Health Insurance Coverage in SFRs

A recent analysis by Chandan Economics shows that renters are nearly three times as likely to be uninsured as homeowners (11.7% versus 4.4%) and are more reliant on public plans. Just under half of renters (48.8%) have private insurance, while nearly one in three (29%) rely exclusively on public coverage.

Within the rental market, coverage outcomes vary meaningfully by property type. Single-family renters show the weakest coverage profile — 49.2% private and the highest uninsured rate (12.8%) — pointing to coverage gaps in lower-density, suburban, or exurban settings.

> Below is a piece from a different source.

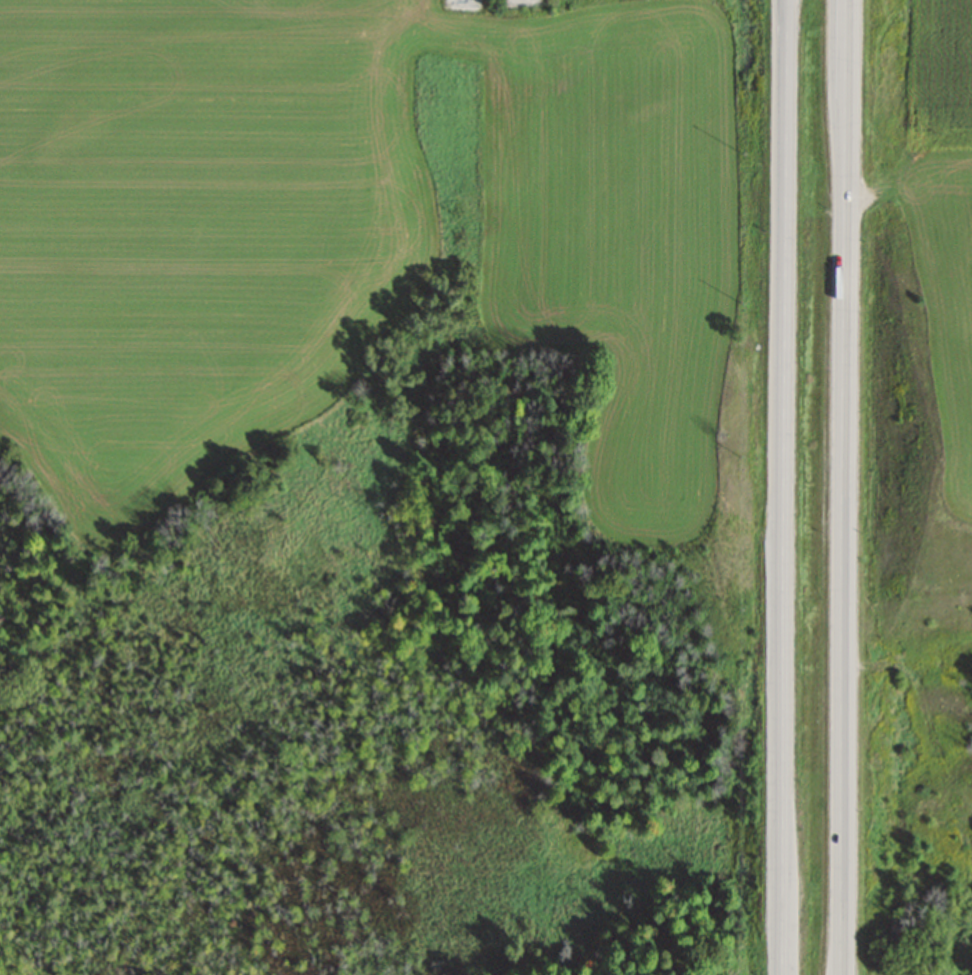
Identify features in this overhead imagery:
road: (781, 487)
road: (838, 487)
building: (906, 969)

Roughly 16% of single-family renters with private insurance receive a subsidy, compared to an average of 18% among all renters. With ACA premium support in legislative play, potential disruption would have a disproportionate impact on renters, particularly those in small buildings and single-family homes. Coverage instability could raise delinquency risk and soften leasing velocity. Monitoring subsidy policy, offering flexible payment options, and expanding resident services could help cushion exposure.

Labor Market Update

The US private sector added 42,000 jobs in October 2025, while wages rose 4.5% year-over-year, according to the latest ADP National Employment Report. In the absence of monthly jobs data from the BLS, the ADP report provides the most current snapshot of national employment trends.

The October increase marked the first time since July that private employers expanded payrolls. However, hiring remains well below the pace seen earlier this year. Service-providing industries added 33,000 positions, led by trade, transportation, and utilities (+47,000), offsetting losses in professional and business services (-15,000).

Employers announced 153,074 job cuts in October, up 175% year-over-year and 183% month-over-month. The report notes that industries are recalibrating following the pandemic-era hiring boom, even as AI adoption rises and consumer spending softens.